The involvement of the federal government suggests that Purdue will face a higher level of scrutiny than ever before. It raises the question of to what extent the previous cases against Purdue were actually failures versus to what extent they were the building blocks for a federal case. Macy again shows how activism that may seem ineffective is sometimes gradually building towards larger change. The introduction of Ramseyer and Mountcastle (who are more cautious than Brownlee) reinforces the gradual nature of anti-opioid activism.
By fall 2006, Purdue’s lawyers sense that things may be beginning to change. A memo from federal prosecutors to Brownlee suggests there may be enough evidence to prosecute Purdue with felony charges. But Purdue is able to use its influence to water down the charges, using Giuliani’s influence as well as pressuring the current deputy attorney general, James Comey, to question Brownlee about his tactics. Brownlee personally drives to Washington to lay out his tactics, however, and Comey ultimately lets him go ahead.
While Macy showed earlier the power Purdue was able to wield with its expensive legal team, now she shows the limits of what money can achieve in a courtroom.
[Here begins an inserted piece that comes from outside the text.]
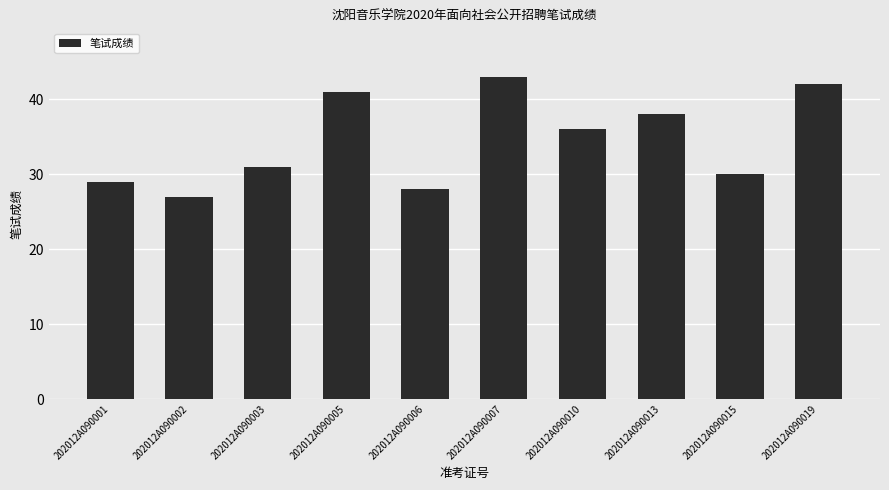

What is the sum of all values?

345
When there’s enough evidence, even a consultancy from Rudy Giuliani isn’t enough to secure a ruling.
Purdue’s boldest move comes in October 2006: they get a senior Justice Department officer to call Brownlee at home and pressure him to give Purdue more time for a plea agreement. Brownlee doesn’t budge, and the company accepts the plea deal. Eight days later, Brownlee and several other attorneys find themselves on a list to be fired (although Brownlee is not ultimately fired)—this seems to be yet another case of Purdue meddling with U.S. attorneys’ offices.
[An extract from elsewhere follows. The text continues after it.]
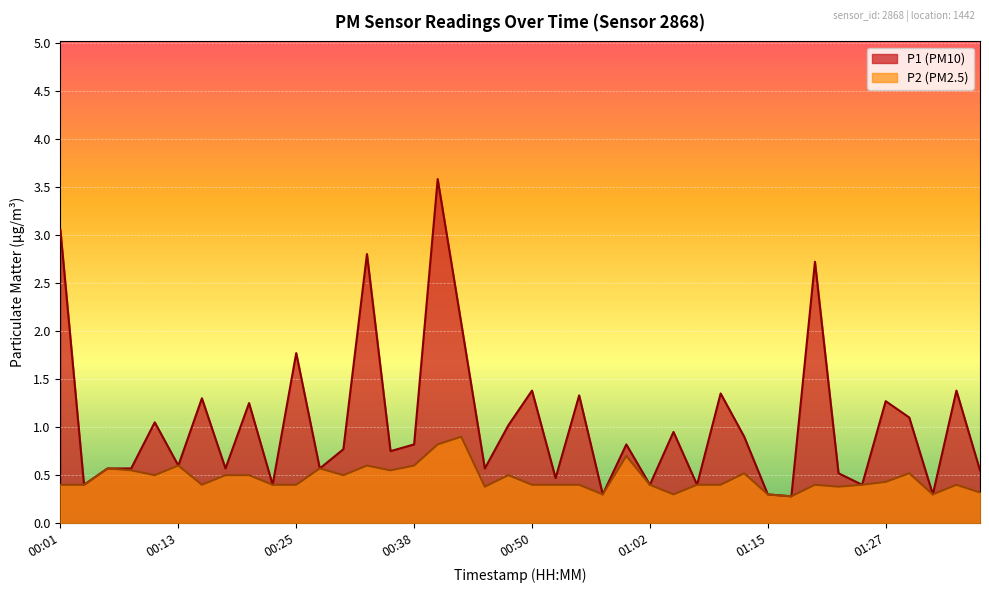

At which category does P2 reach its first local valley?

00:11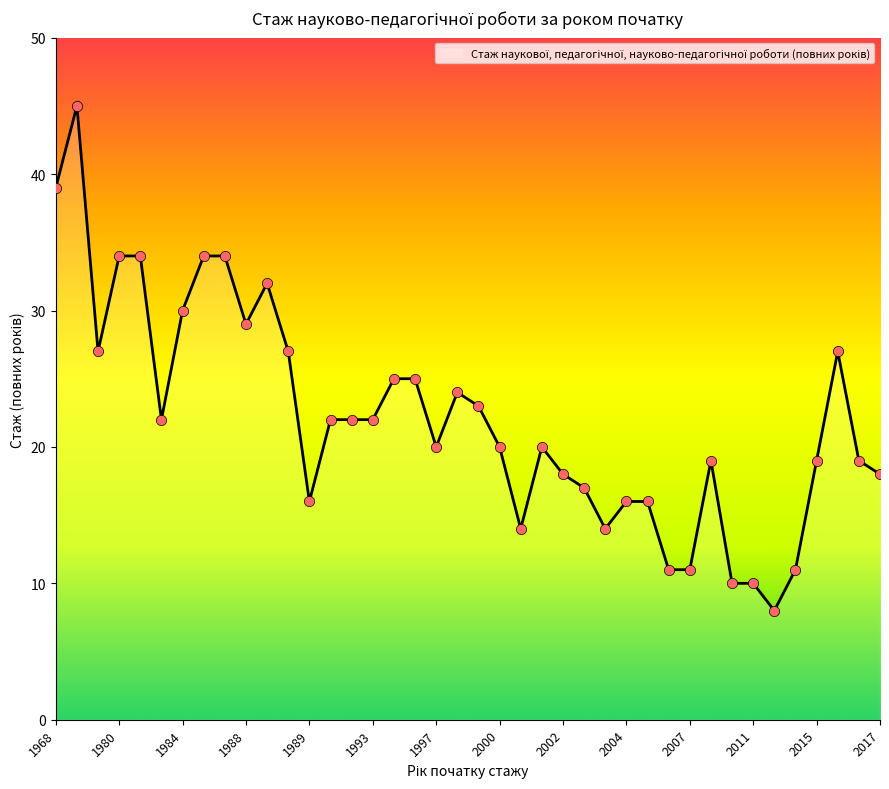

What is the minimum value shown in the chart?

8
Macy depicts how Purdue attempted to influence the Justice Department itself. She presents the facts and lets the audience draw conclusions. For example, do Purdue’s actions suggest that even the government is vulnerable to the influence of big corporations or does the fact that Purdue failed suggest that some traditional institutions can’t be corrupted? Macy seems to suggest that both of these things can be true.
The charges are not as large as what Ramseyer and Mountcastle initially threatened against Purdue, but they represent a mixed success against the company, particularly compared to earlier lawsuit outcomes. The Sacklers realize that a plea deal is preferable to holding a trial in southwest Virginia, which could lead to much harsher penalties.
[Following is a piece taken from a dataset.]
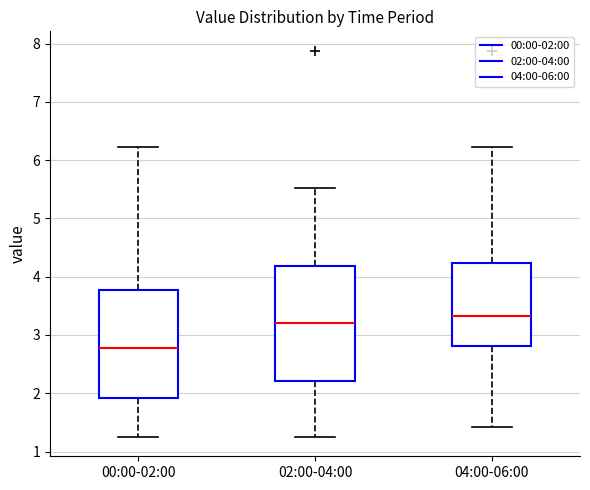

Which box is the tallest, from its lower edge to its upper edge?

02:00-04:00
While this court case is a big win compared to previous cases, it also falls far short of the goals of many activists. The fact that the Sacklers want to avoid southwest Virginia suggests that even all their wealth isn’t enough to protect them from everything.
In May 2007, Brownlee unveils news of the settlement: Purdue has pleaded guilty to falsely advertising the benefits of OxyContin while concealing its potential for abuse. As a result, Purdue will pay $600 million in fines, and top executives will admit to misdemeanor crimes (although without jail time). A sentencing hearing in mid-July will also force these executives to meet the parents of opioid abuse victims. At the press conference, Brownlee’s team shows evidence from their vast collection of Purdue’s wrongdoings—they have so much evidence that they have to rent extra space in a strip mall to store it.
While both the activists and Purdue hoped for a decisive victory in the court battle, Macy depicts how some cases are more complicated. From one perspective, this is a major win for the activists, who, with the involvement of the federal government, have achieved a historic win over Purdue’s mighty legal team. On the other hand, however, this victory does little to address the underlying causes of the opioid epidemic or even to punish Purdue as a company, suggesting that the activists still have plenty more work to do.